We have lots of elements of self-help, such as yoga. We have aspects of global center of excellence in innovation in many different parts of broadly defined health and wellness, or healing and medicine. So we can brag about, and show off, and be proud, and very non-Minnesotan in how we put a spotlight on many of these things that are from the full spectrum of the highest tech on the planet to the most individual element of just exercise and walking. And we are very aware of, and very welcoming of learning from and being part of the larger global conversation, whether it's about the global diabetes crisis or the Zika crisis.

We have this understanding that we all do better when we all do better, which Paul Wellstone famously said. This combination of knowing that this is a topic of very high interest to the rest of the world, and Minnesota as a world leader in thinking and in doing and in health care just makes it a perfect fit. We believe that'll be important to pulling off a win.
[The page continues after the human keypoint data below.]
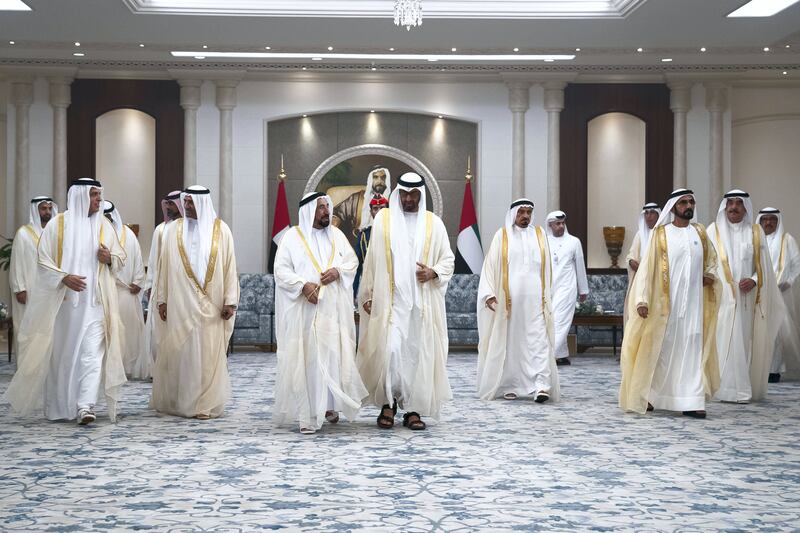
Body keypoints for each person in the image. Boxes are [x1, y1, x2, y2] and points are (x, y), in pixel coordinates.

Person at [4, 178, 126, 425]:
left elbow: (121, 258)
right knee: (64, 356)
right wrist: (64, 278)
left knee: (92, 355)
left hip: (97, 304)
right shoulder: (58, 226)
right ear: (80, 196)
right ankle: (62, 405)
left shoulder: (105, 225)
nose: (98, 200)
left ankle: (86, 405)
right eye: (93, 195)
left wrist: (109, 258)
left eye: (99, 195)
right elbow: (43, 261)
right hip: (64, 306)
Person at [356, 172, 454, 431]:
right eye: (404, 194)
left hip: (422, 307)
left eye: (414, 194)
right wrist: (367, 294)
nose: (408, 199)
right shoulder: (384, 221)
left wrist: (433, 272)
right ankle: (388, 404)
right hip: (391, 304)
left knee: (416, 357)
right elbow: (372, 261)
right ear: (397, 193)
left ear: (421, 195)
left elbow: (448, 260)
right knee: (391, 353)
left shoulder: (434, 224)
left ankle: (413, 409)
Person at [619, 189, 721, 418]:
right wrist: (642, 299)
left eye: (691, 201)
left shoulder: (700, 233)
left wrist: (710, 275)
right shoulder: (661, 235)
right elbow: (645, 268)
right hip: (664, 307)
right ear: (673, 206)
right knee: (662, 351)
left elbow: (712, 262)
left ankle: (692, 401)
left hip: (694, 306)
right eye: (683, 202)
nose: (688, 206)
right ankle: (653, 396)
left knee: (692, 349)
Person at [273, 192, 368, 434]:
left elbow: (352, 262)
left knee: (333, 357)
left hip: (333, 311)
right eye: (321, 208)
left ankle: (329, 405)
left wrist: (338, 271)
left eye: (327, 206)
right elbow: (281, 270)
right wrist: (302, 286)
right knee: (310, 360)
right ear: (308, 212)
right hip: (305, 311)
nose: (327, 211)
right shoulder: (292, 238)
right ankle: (308, 413)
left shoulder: (336, 235)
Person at [151, 185, 239, 419]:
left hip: (212, 304)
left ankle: (205, 404)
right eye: (185, 202)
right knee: (184, 352)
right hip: (180, 302)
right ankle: (184, 401)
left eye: (191, 203)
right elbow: (162, 268)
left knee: (209, 353)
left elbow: (230, 267)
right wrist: (161, 299)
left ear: (202, 203)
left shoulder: (222, 231)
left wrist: (231, 300)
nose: (186, 207)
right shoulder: (173, 231)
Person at [477, 199, 560, 403]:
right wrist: (489, 293)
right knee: (511, 344)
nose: (525, 216)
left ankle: (541, 385)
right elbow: (489, 265)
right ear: (513, 214)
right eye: (521, 212)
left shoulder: (540, 235)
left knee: (539, 341)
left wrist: (549, 295)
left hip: (536, 302)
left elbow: (548, 268)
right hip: (509, 302)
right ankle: (511, 384)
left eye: (528, 212)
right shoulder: (502, 236)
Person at [707, 189, 781, 403]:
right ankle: (720, 388)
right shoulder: (713, 231)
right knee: (721, 341)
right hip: (720, 299)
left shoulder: (755, 232)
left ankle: (741, 390)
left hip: (748, 299)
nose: (734, 207)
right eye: (730, 203)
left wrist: (755, 280)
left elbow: (765, 268)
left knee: (743, 342)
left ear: (745, 207)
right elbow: (708, 265)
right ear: (725, 206)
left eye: (739, 203)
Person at [9, 196, 58, 363]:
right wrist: (19, 288)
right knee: (28, 329)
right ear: (36, 210)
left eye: (50, 209)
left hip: (50, 291)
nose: (47, 212)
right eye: (43, 209)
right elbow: (17, 263)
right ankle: (26, 369)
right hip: (29, 290)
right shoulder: (23, 234)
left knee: (47, 330)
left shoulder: (54, 234)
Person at [104, 201, 149, 379]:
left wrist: (138, 281)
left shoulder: (128, 234)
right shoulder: (96, 234)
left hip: (126, 292)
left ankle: (127, 368)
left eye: (109, 216)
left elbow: (138, 259)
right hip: (105, 292)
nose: (106, 220)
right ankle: (109, 368)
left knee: (129, 331)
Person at [756, 207, 800, 382]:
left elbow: (797, 264)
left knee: (776, 332)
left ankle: (773, 370)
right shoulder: (755, 239)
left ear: (777, 221)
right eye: (765, 219)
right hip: (757, 293)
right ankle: (758, 369)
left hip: (780, 292)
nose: (768, 222)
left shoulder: (787, 240)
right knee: (758, 333)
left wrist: (789, 282)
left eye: (772, 219)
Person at [142, 191, 183, 367]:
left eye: (171, 204)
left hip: (182, 288)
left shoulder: (189, 228)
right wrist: (151, 283)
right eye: (166, 204)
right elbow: (153, 261)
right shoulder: (161, 229)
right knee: (157, 329)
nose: (168, 208)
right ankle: (158, 369)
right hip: (161, 286)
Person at [545, 210, 588, 366]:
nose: (561, 226)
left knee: (559, 320)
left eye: (563, 223)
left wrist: (583, 290)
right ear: (550, 225)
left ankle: (548, 356)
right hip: (549, 288)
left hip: (567, 287)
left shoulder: (574, 241)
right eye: (557, 223)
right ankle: (561, 354)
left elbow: (580, 266)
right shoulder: (544, 241)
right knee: (552, 320)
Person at [624, 202, 661, 325]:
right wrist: (631, 262)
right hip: (640, 282)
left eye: (652, 213)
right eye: (646, 213)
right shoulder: (640, 235)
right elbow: (630, 255)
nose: (649, 216)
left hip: (658, 282)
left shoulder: (664, 235)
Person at [331, 166, 391, 239]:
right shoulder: (357, 198)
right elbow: (338, 213)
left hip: (385, 241)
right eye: (375, 177)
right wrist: (335, 221)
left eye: (383, 177)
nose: (379, 181)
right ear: (370, 180)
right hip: (358, 241)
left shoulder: (393, 200)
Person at [354, 195, 389, 298]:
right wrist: (353, 294)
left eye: (382, 208)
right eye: (375, 208)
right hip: (371, 287)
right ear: (371, 212)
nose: (378, 211)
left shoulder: (396, 232)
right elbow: (357, 266)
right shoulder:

MNBIZ: Six years from now, I'll bet they haven't even invented the technology that will be shown off. Artificial intelligence and everything else.
Ritchie: Exactly. All the genetic stuff that we know now. The ability to 3D print, and human tissue, and human cells. I think this is one of the challenges. You can say with certainty, okay we'll have driverless buses, and driverless cars. But then there are those things that we can't even imagine now that aren't really in the realm of science fiction. But they’re not in our popular imagination. Like Hitchhiker's Guide to the Galaxy, or some of the other science fiction.

The ability of something like Google Glass to make it possible to go to World's Fair with people from 200 countries, with 200 languages and speak to somebody and they can see, hear or read your words in their language. They can respond to you in their language. And you can see, hear, or read what they said back in your language. That is in the works. That isn't science fiction any longer.

The things that we see now with artificial organs, and special developments with big data, to understand more precisely how certain treatments can be targeted -- they are just things that are evolving. Luckily, a number of the Minnesota companies are in the creation part of that cycle, so we can tap their expertise to make sure that we're thinking as far out in front as we can. And we are humble enough to say, what'll really be hot in 2023 is something that we don't know about yet, and we can't imagine, but we need to be constantly learning and looking and talking to people all over the planet, because it'll come from some place that we didn't imagine. We'll want it to be front and center.

Here's another thing. They're talking about somebody going to Mars by 2023. What will it take to maintain health and wellness on people traveling, and living on Mars, and coming back? What might an exhibit, or display that asks those questions uncover? How might that stimulate younger people who are visionaries and think about how Mars? How can I be part of that process?

There's things that we can know are likely to be in the media and the world and the consciousness of people and we can try to see how might that fit in an international exhibition on health and wellness.